Paul Harding spoke to me from his home in Boston, where he teaches fiction at Harvard University.

Paul Harding: I first encountered John Cheever my senior year of high school. Reading The Wapshot Chronicle, I remember thinking what a strange, poetic, mythological kind of writer Cheever was. And then I immediately ran into his unfortunate reputation: the whole thing of Cheever being the chronicler of the upper middle-class suburbs, the man with the nice house in Connecticut who always wandered around in his wide wale corduroys and florsheim penny loafers. For me, that impression has never stuck. I think of him as a fabulist. I put him in the same category, broadly speaking, as writers like Italo Calvino. Not only does he write frankly surreal stories like “The Swimmer”—stories like “The Day the Pig Fell in the Well” or “The Jewels of the Cabots” have the mystery and weight of folktales or old legends. Cheever trades the principles of verisimilitude for his own inner, wonderfully imaginative logic.

I started really digging in to him in graduate school, when I was getting my MFA. For me, “The Jewels of the Cabots” the crown jewel of his collected stories. It’s basically a novel in 20 pages. I’ve read it a million times, I’ve taught it a million times, and I know it line by line.

The dramatic premise of the story is this: A guy talks about the town where he grew up. He’s obsessed with this family called the Cabots, who are the wealthiest people in the town. The title refers to the fact that the eccentric Mrs. Cabot has a large collection of diamonds—which she washes and hangs out to dry on her clothesline.
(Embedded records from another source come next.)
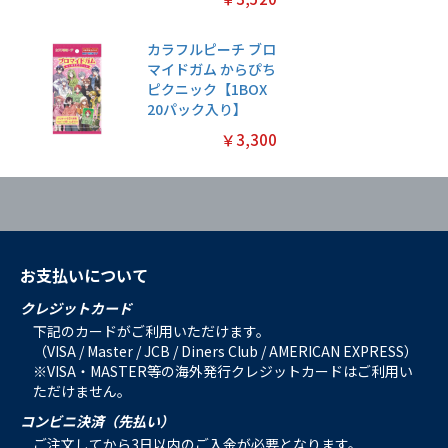
カラフルピーチ ブロ
マイドガム からぴち
ピクニック【1BOX
20パック入り】
￥3,300
お支払いについて
クレジットカード
下記のカードがご利用いただけます。
（VISA / Master / JCB / Diners Club / AMERICAN EXPRESS）
※VISA・MASTER等の海外発行クレジットカードはご利用い
ただけません。
コンビニ決済（先払い）
ご注文してから3日以内のご入金が必要となります。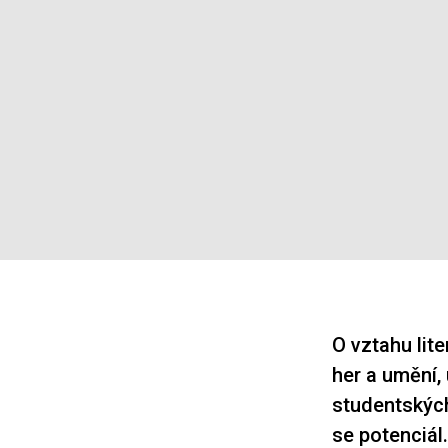
O vztahu lit
her a umění,
studentských 
se potenciál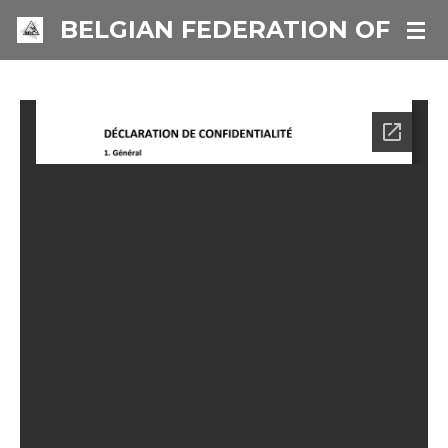
Ga
BELGIAN FEDERATION OF IN
direct
naar
de
hoofdinhoud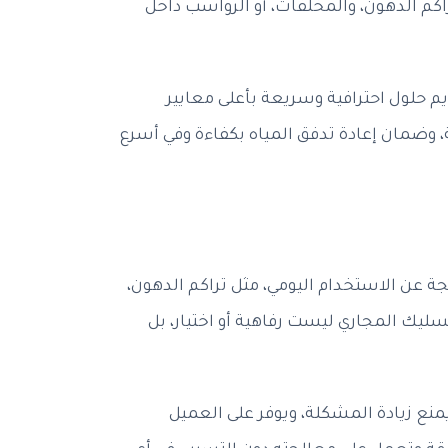
اكم الدهون، والمخلفات، أو الرواسب داخل
 حلول احترافية وسريعة بأعلى معايير
 وضمان إعادة تدفق المياه بكفاءة وفي أسرع
 عن الاستخدام اليومي، مثل تراكم الدهون،
ليك المجاري ليست رفاهية أو اختيار، بل
ع زيادة المشكلة، ويوفر على العميل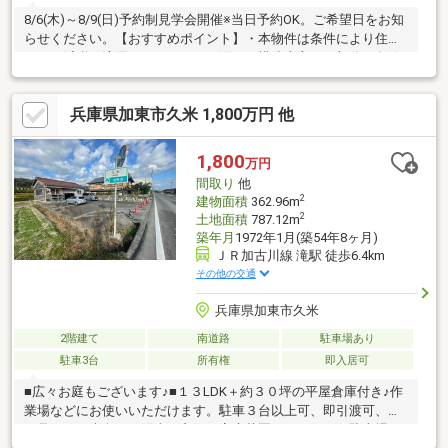
8/6(木)～8/9(日)予約制見学会開催※当日予約OK。ご希望日をお知
らせください。【おすすめポイント】・本物件は条件により住宅
ローン減税が適用されます。・雨漏り、構造上主要な部分の欠陥
や・腐食、給排水管の故障や漏水についてお引渡しより２年間保
証。・シロアリ防除工事施工後5年間保証。・お客様に合わせたロ
兵庫県加東市久米 1,800万円 他
ーンの組み方や金融機関をご提案。住宅ローンが初めての方でも
お気軽にご相談ください。【周辺施設】・加東市立社小学校まで
約1400ｍ（徒歩約18分）・加東市立社中学校まで約1100ｍ（徒歩
1,800
万円
約14分）・ボンマルシェ社店様まで約300ｍ（徒歩約4分）
間取り
他
2
建物面積
362.96m
2
土地面積
787.12m
築年月
1972年1月(築54年8ヶ月)
ＪＲ加古川線 滝駅 徒歩6.4km
その他の交通
兵庫県加東市久米
2階建て
南道路
駐車場あり
駐車3台
所有権
即入居可
■広々お庭もございます♪■１３LDK＋約３０坪の平屋倉庫付き♪作
業場などにお使いいただけます。駐車３台以上可、即引渡可、山
が見える、南向き、陽当り良好、家庭菜園、ハイルーフ駐車場、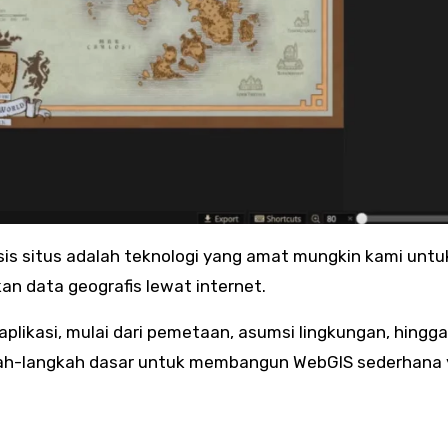
n data geografis lewat internet.
aplikasi, mulai dari pemetaan, asumsi lingkungan, hingga
ngkah-langkah dasar untuk membangun WebGIS sederhana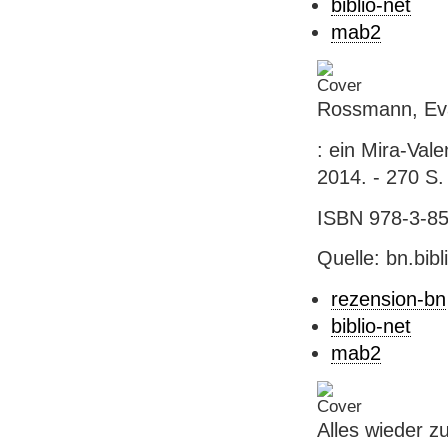
biblio-net
mab2
Rossmann, Eva:
: ein Mira-Val
2014. - 270 S.
ISBN 978-3-852
Quelle: bn.bib
rezension-bn
biblio-net
mab2
Alles wieder z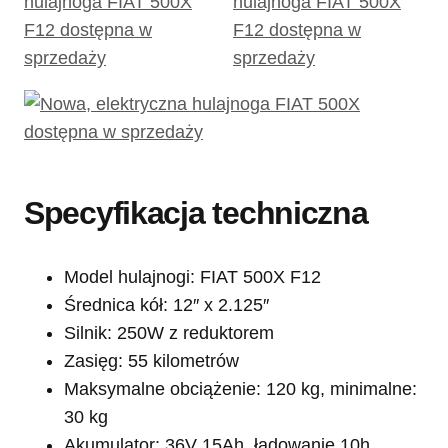
Specyfikacja techniczna
Model hulajnogi: FIAT 500X F12
Średnica kół: 12″ x 2.125″
Silnik: 250W z reduktorem
Zasięg: 55 kilometrów
Maksymalne obciążenie: 120 kg, minimalne:
30 kg
Akumulator: 36V 15Ah, ładowanie 10h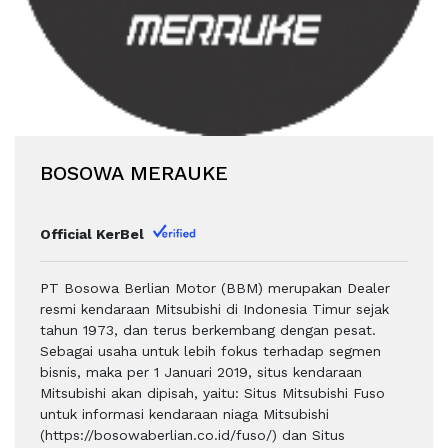
BOSOWA MERAUKE
Official KerBel
PT Bosowa Berlian Motor (BBM) merupakan Dealer
resmi kendaraan Mitsubishi di Indonesia Timur sejak
tahun 1973, dan terus berkembang dengan pesat.
Sebagai usaha untuk lebih fokus terhadap segmen
bisnis, maka per 1 Januari 2019, situs kendaraan
Mitsubishi akan dipisah, yaitu: Situs Mitsubishi Fuso
untuk informasi kendaraan niaga Mitsubishi
(https://bosowaberlian.co.id/fuso/) dan Situs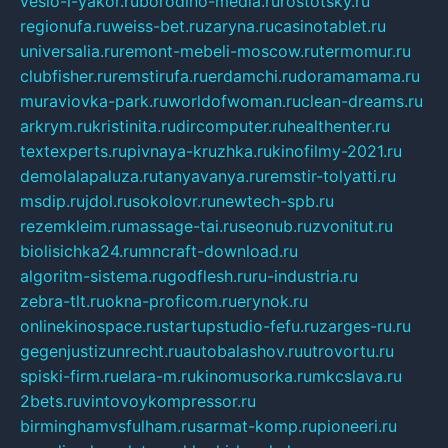
veslo-i-yakor.ru
borodino-media.ru
rostotsky.ru
regionufa.ru
weiss-bet.ru
zaryna.ru
casinotablet.ru
universalia.ru
remont-mebeli-moscow.ru
termomur.ru
clubfisher.ru
remstirufa.ru
erdamchi.ru
doramamama.ru
muraviovka-park.ru
worldofwoman.ru
clean-dreams.ru
arkrym.ru
kristinita.ru
dircomputer.ru
healthenter.ru
textexperts.ru
pivnaya-kruzhka.ru
kinofilmy-2021.ru
demolalapaluza.ru
tanyavanya.ru
remstir-tolyatti.ru
msdip.ru
jdol.ru
sokolovr.ru
newtech-spb.ru
rezemkleim.ru
massage-tai.ru
seonub.ru
zvonitut.ru
biolisichka24.ru
mncraft-download.ru
algoritm-sistema.ru
godflesh.ru
ru-industria.ru
zebra-tlt.ru
okna-proficom.ru
erynok.ru
onlinekinospace.ru
startupstudio-fefu.ru
zarges-ru.ru
gegenjustizunrecht.ru
autobalashov.ru
utrovortu.ru
spiski-firm.ru
elara-m.ru
kinomusorka.ru
mkcslava.ru
2bets.ru
vintovoykompressor.ru
birminghamvsfulham.ru
sarmat-komp.ru
pioneeri.ru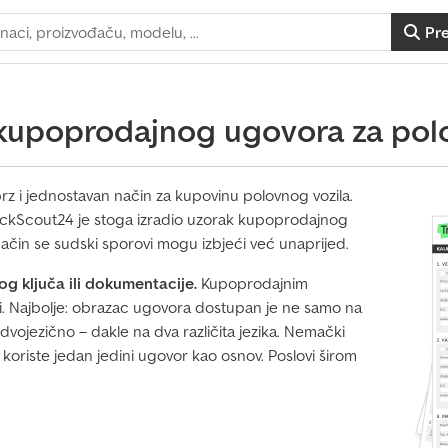
Pr
 kupoprodajnog ugovora za polo
rz i jednostavan način za kupovinu polovnog vozila.
TruckScout24 je stoga izradio uzorak kupoprodajnog
ačin se sudski sporovi mogu izbjeći već unaprijed.
g ključa ili dokumentacije.
Kupoprodajnim
i. Najbolje: obrazac ugovora dostupan je ne samo na
 dvojezično – dakle na dva različita jezika. Nemački
oriste jedan jedini ugovor kao osnov. Poslovi širom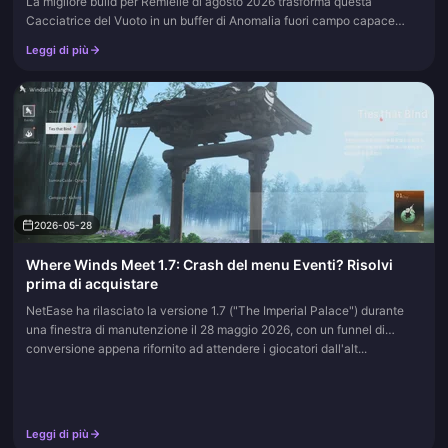
La migliore build per Remielle di agosto 2026 trasforma questa
Cacciatrice del Vuoto in un buffer di Anomalia fuori campo capace
anche di scatenare enormi raffiche di Luminize. Aggiungi questa
Leggi di più
pagina ai preferiti; aggiorneremo le tabelle non appena i suoi dischi,
motori o compagni di squadra subiranno variazioni.
2026-05-28
Where Winds Meet 1.7: Crash del menu Eventi? Risolvi
prima di acquistare
NetEase ha rilasciato la versione 1.7 ("The Imperial Palace") durante
una finestra di manutenzione il 28 maggio 2026, con un funnel di
conversione appena rifornito ad attendere i giocatori dall'alt...
Leggi di più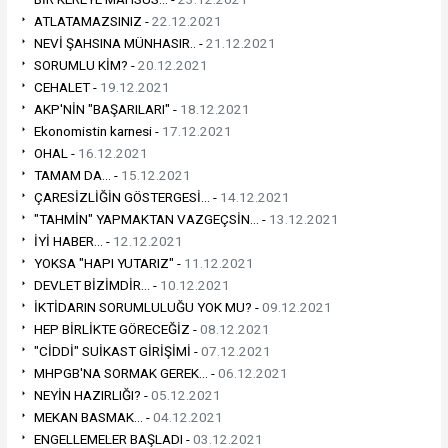
ATLATAMAZSINIZ -
22.12.2021
NEVİ ŞAHSINA MÜNHASIR.. -
21.12.2021
SORUMLU KİM? -
20.12.2021
CEHALET -
19.12.2021
AKP'NİN "BAŞARILARI" -
18.12.2021
Ekonomistin karnesi -
17.12.2021
OHAL -
16.12.2021
TAMAM DA... -
15.12.2021
ÇARESİZLİĞİN GÖSTERGESİ... -
14.12.2021
"TAHMİN" YAPMAKTAN VAZGEÇSİN... -
13.12.2021
İYİ HABER... -
12.12.2021
YOKSA "HAPI YUTARIZ" -
11.12.2021
DEVLET BİZİMDİR... -
10.12.2021
İKTİDARIN SORUMLULUĞU YOK MU? -
09.12.2021
HEP BİRLİKTE GÖRECEĞİZ -
08.12.2021
"CİDDİ" SUİKAST GİRİŞİMİ -
07.12.2021
MHPGB'NA SORMAK GEREK... -
06.12.2021
NEYİN HAZIRLIĞI? -
05.12.2021
MEKAN BASMAK... -
04.12.2021
ENGELLEMELER BAŞLADI -
03.12.2021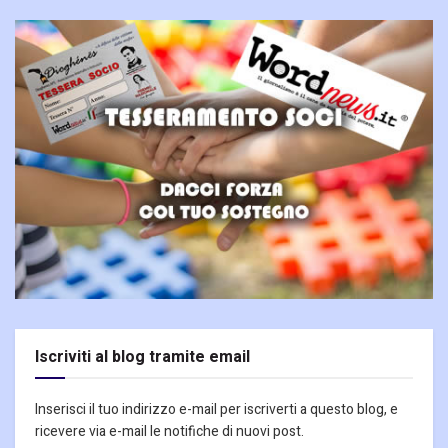
Iscriviti al blog tramite email
Inserisci il tuo indirizzo e-mail per iscriverti a questo blog, e
ricevere via e-mail le notifiche di nuovi post.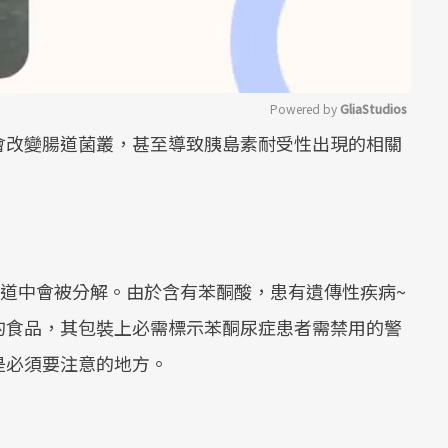
Powered by 
GliaStudios
會改變腸道菌叢，甚至導致胰島素耐受性出現的相關
Mute
腸道中會被分解。由於含有苯酮酸，患有遺傳性疾病~
的食品，其包裝上必需標示苯酮尿症患者需禁用的警
是必須要注意的地方。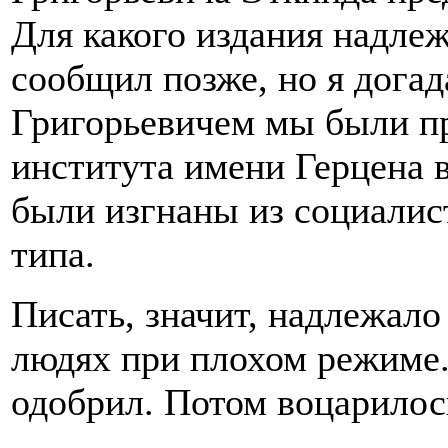
Для какого издания надле
сообщил позже, но я догад
Григорьевичем мы были п
института имени Герцена в
были изгнаны из социалист
типа.
Писать, значит, надлежало
людях при плохом режиме.
одобрил. Потом воцарилос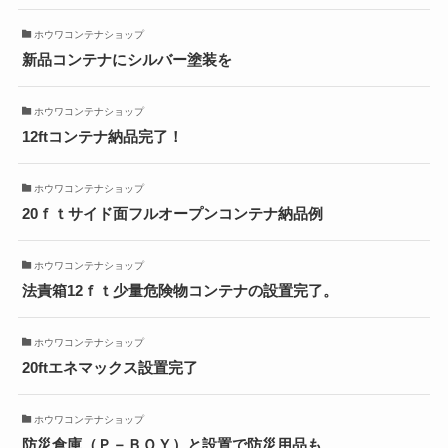
ホウワコンテナショップ
新品コンテナにシルバー塗装を
ホウワコンテナショップ
12ftコンテナ納品完了！
ホウワコンテナショップ
20ｆｔサイド面フルオープンコンテナ納品例
ホウワコンテナショップ
法責箱12ｆｔ少量危険物コンテナの設置完了。
ホウワコンテナショップ
20ftエネマックス設置完了
ホウワコンテナショップ
防災倉庫（Ｐ－ＢＯＹ）と設置で防災用品も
They’re the quintessential cranky Yankees, these people, wealthy but parsimonious. And they’re an occasion for the narrator to agonize over, obsess about, and wrestle with questions of class, privilege, family ties.

Brilliantly, Cheever gives the narrator two equally strong but precisely opposite impulses. His first impulse is to confess: The story’s meant to be a confession, in the sense of St. Augustine. He wants to confess his sins, put all his cards on the table. But then he also feels an opposite, contradictory impulse, which is just as strong: to conceal. To evade. And much of the dramatic tension of the story rests in the fact that what he wants to confess is his impulse to conceal, or evade, the uglier sides of the reality he knows. I always hesitate to use the word “dialectics”—but there is a thesis/antithesis at play here, and as these two forces contradict one another, the story shapes itself.

The story’s structured in an amazing series of weird, inadvertent, backhanded revelations about the narrator, his family, and his community. It’s an advance and retreat structure—he’ll reveal something and then veer away. For instance, the story begins this way: “Funeral services for the murdered man were held in the Unitarian church in the little village of St. Botolphs.” The narrator of the story is a journalist, and he starts in the quintessential fashion of a newspaper article: who, what, where, why, when. But instead explaining about the murdered man in a straightforward account, he takes a detour. Before we’re even halfway down the page, the paragraph turns into this gigantic, long parenthetical statement that does everything but talk about this murder. There are these refrains throughout the story—“here are the facts,” or “back to the facts”—when the narrator tries to rein himself back in. But every time the facts get heavy, or require some kind of emotional candidness, he dodges them again.